One more benefit is the fact that the repair of the tram line on the grassy surface can be carried out faster than the repair of the paved line, which takes significantly more time, is more expensive, noisier, and duster.

The researchers, in cooperation with the transport company, sowed the first three test fields in the tram loops of Sídliště Řepy, Spořilov and at the metro depot in Hostivař with a total area of 270 m2. The seeds come from resistant plant varieties, which experts have collected over the past 25 years at various locations in the Czech Republic.

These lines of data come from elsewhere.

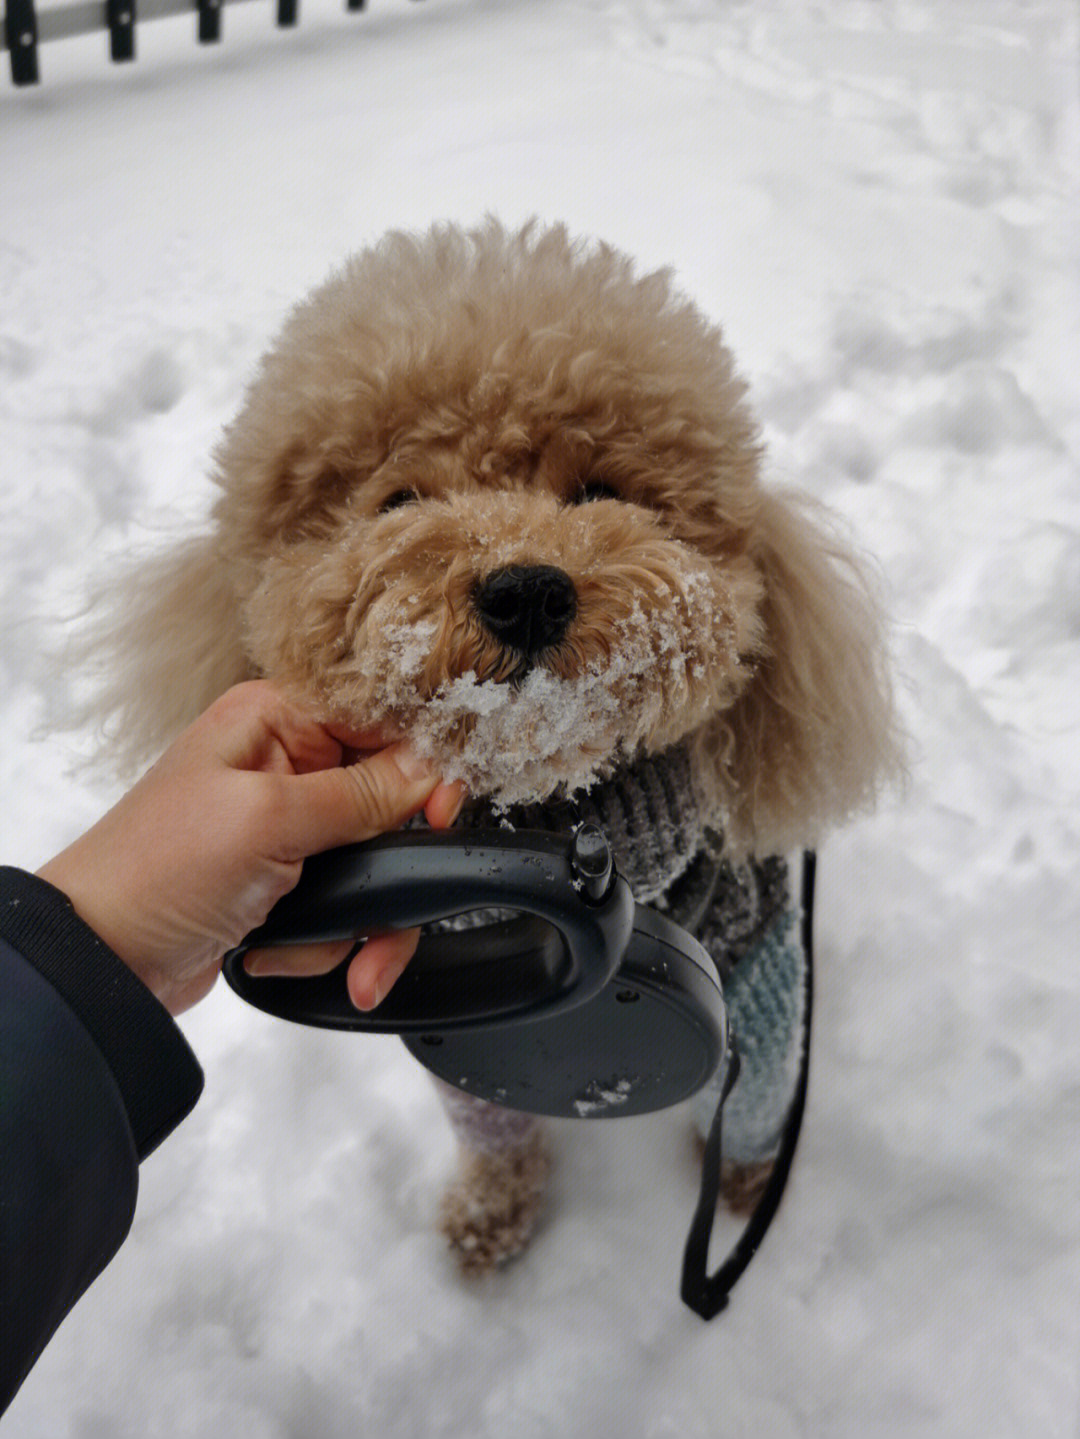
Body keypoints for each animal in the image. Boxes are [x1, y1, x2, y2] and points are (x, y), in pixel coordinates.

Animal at [76, 218, 897, 1277]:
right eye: (395, 501)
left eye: (600, 489)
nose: (528, 590)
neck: (556, 814)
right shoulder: (450, 998)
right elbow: (491, 1118)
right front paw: (491, 1214)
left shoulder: (754, 964)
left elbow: (754, 1093)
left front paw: (752, 1189)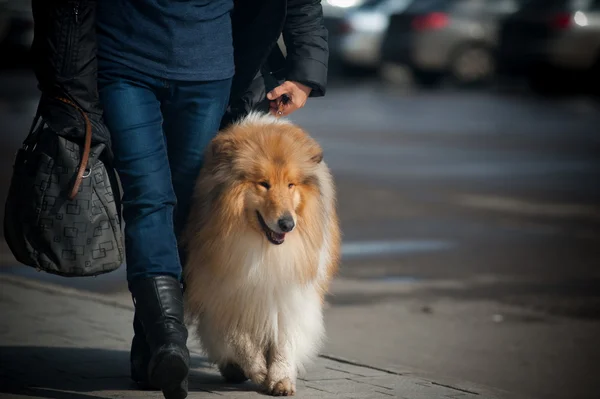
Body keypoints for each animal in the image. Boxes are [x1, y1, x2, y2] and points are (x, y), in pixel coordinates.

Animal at [183, 111, 340, 396]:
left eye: (290, 185)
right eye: (263, 184)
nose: (287, 224)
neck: (263, 250)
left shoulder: (288, 291)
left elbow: (284, 338)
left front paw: (281, 380)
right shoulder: (223, 291)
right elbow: (237, 335)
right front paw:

“This year, we have repaired 12.5 km of tram lines, we are preparing and building new ones, but we are paying attention to the aesthetics and the ecological-climatic side. We want to make Prague a smart city in the 21st century. I believe we will be able to obtain almost maintenance-free and evergreen tram tracks that will reduce dust and temperature in the streets of Prague, and improve the microclimate in the capital,” added Scheinherr.

“We will further expand the grass tracks in Poděbradská or Koněvova streets, everywhere where it fulfills an urban function, ” added Jan Šurovský, member of the DPP Board of Directors.

Green tracks can be seen in pretty much every European city from Barcelona to Frankfurt, Milan, St-Etienne, and Strasbourg.